NARRATIF
Ainsi donc, dans les semaines, voire les mois à venir, « on peut redouter une partition du Mali » ! Affirmation faite par le ministre français de la défense Sébastien Lecornu, le 11 octobre dernier. Une affirmation, que dis-je, une prédiction doublement grave. Car si cela devait arriver, M.Lecornu devrait nous expliquer si c’est dans une boule de cristal qu’il a lu cette information ou si il y a activement travaillé ? De même, si cela ne se réalisait pas, ministre de la défense qu’il est de son pays, il aura perdu toute crédibilité. Et c’est justement le discrédit qui risque de le couvrir.
Ce narratif est connu, annoncer l’apocalypse pour avoir été éconduit, et s’activer qu’à défaut de cette apocalypse annoncée, qu’il puisse y avoir un chaos indescriptible. On le sait, la communication, pour paraphraser la célèbre phrase de Carl Von Clausewitz (général et théoricien militaire prussien), ne serait-elle devenue aujourd’hui que le prolongement de la guerre par d’autres moyens ? Le narratif de certains responsables français tend en tout cas à le prouver. Une guerre communicationnelle qui a des racines aussi anciennes que celles des Balazans de Segou.
Les médias, nul besoin de le rappeler, sont des armes, et l’information c’est la guerre. Telle fut en tout cas la conviction de nombre de stratèges, dont Napoléon Bonaparte qui craignait, disait-il, davantage trois journaux que 10 000 baïonnettes. Les théoriciens modernes et responsables politiques de « l’infoguerre » poursuivent l’idée comme John Arquilla de la « Rand Corporation » pour qui « ce n’est plus celui qui a la plus grosse bombe qui l’emportera dans les conflits de demain, mais celui qui racontera la meilleure histoire ».

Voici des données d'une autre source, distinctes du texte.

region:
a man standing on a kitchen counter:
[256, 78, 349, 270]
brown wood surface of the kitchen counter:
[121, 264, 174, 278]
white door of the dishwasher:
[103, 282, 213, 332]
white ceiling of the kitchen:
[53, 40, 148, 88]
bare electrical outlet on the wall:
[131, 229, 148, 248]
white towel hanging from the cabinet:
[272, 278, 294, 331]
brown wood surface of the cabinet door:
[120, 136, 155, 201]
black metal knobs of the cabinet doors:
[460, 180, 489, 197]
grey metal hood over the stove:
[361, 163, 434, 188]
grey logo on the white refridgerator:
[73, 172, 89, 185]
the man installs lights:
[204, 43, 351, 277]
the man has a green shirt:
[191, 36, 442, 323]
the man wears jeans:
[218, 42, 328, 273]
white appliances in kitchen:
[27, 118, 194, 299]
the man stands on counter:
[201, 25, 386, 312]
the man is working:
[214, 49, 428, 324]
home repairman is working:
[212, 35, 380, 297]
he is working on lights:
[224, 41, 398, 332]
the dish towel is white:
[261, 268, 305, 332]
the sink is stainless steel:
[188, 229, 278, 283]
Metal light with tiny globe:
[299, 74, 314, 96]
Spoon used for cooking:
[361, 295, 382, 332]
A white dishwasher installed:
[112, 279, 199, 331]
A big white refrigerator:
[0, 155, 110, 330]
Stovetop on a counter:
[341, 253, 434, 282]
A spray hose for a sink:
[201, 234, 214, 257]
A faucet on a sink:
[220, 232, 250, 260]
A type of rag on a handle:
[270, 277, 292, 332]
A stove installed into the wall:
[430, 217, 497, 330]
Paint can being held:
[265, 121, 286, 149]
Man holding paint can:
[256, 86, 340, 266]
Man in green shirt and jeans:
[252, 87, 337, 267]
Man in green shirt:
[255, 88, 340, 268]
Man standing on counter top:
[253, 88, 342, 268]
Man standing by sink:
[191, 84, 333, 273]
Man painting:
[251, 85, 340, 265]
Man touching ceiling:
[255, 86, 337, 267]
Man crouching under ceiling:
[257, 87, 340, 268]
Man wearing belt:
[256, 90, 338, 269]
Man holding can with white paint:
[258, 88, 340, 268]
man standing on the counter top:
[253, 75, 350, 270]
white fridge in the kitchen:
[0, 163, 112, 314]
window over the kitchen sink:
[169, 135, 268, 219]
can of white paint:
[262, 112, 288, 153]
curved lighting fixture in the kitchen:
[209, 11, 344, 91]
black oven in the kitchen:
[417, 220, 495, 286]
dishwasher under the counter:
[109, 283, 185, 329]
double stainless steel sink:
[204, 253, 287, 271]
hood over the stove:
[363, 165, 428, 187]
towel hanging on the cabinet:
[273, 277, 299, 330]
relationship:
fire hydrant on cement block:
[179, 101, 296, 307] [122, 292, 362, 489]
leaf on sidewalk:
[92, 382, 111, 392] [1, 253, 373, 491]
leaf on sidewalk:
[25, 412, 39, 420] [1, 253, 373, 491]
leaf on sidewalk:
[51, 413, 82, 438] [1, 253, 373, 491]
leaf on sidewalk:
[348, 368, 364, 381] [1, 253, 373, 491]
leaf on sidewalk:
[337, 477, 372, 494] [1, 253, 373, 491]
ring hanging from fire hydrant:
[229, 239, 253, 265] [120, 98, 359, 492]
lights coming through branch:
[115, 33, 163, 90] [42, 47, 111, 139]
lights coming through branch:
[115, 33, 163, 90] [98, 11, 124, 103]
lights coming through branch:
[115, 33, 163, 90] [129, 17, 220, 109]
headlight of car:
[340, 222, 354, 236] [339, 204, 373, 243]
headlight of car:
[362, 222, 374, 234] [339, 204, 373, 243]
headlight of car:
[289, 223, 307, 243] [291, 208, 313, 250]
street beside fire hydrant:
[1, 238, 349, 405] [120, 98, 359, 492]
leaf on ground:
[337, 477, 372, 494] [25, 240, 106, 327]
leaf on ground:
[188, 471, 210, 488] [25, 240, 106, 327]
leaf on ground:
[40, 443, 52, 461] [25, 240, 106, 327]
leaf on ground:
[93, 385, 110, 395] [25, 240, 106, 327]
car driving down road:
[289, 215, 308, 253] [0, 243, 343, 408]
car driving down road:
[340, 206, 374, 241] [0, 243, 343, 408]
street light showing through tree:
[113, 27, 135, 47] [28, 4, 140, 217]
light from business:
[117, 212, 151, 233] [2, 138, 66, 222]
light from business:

Et la meilleure histoire pour M.Lecornu, ce n’est pas le renvoi des militaires français, mais plutôt la partition du Mali. Derrière cette idée saugrenue de partition se cache en fait une volonté de voir sombrer ce pays rebelle au politiquement correct. En s’exprimant devant le Sénat français, Sébastien Lecornu semblait amnésique. Exit la bêtise de la partition du Soudan qui se débat encore contre les affres de la division ethnique et religieuse diaboliquement disséminée. Il en oublie aussi la scission de l’Éthiopie d’avec l’Érythrée et qu’on avait voulu plonger encore dans le chaos. Il feint de ne pas voir ce qui passe au Kosovo après l’implosion de l’ex-Yougoslavie… Les exemples sont légion.
Ce narratif, on le connait désormais. Sur l’autre rive de la Méditerranée, en plein cœur du Sahel, les mentalités ont évolué. Comme le disait Ticken Jah Fakoly « on a tout compris ». Et parce qu’on a tout compris, que nous avons opté pour notre propre narratif afin de bâtir notre avenir qui, malgré les nuages qui s’amoncèlent sur son chemin, sera radieux et va irradier le ciel des oiseaux de mauvais augure.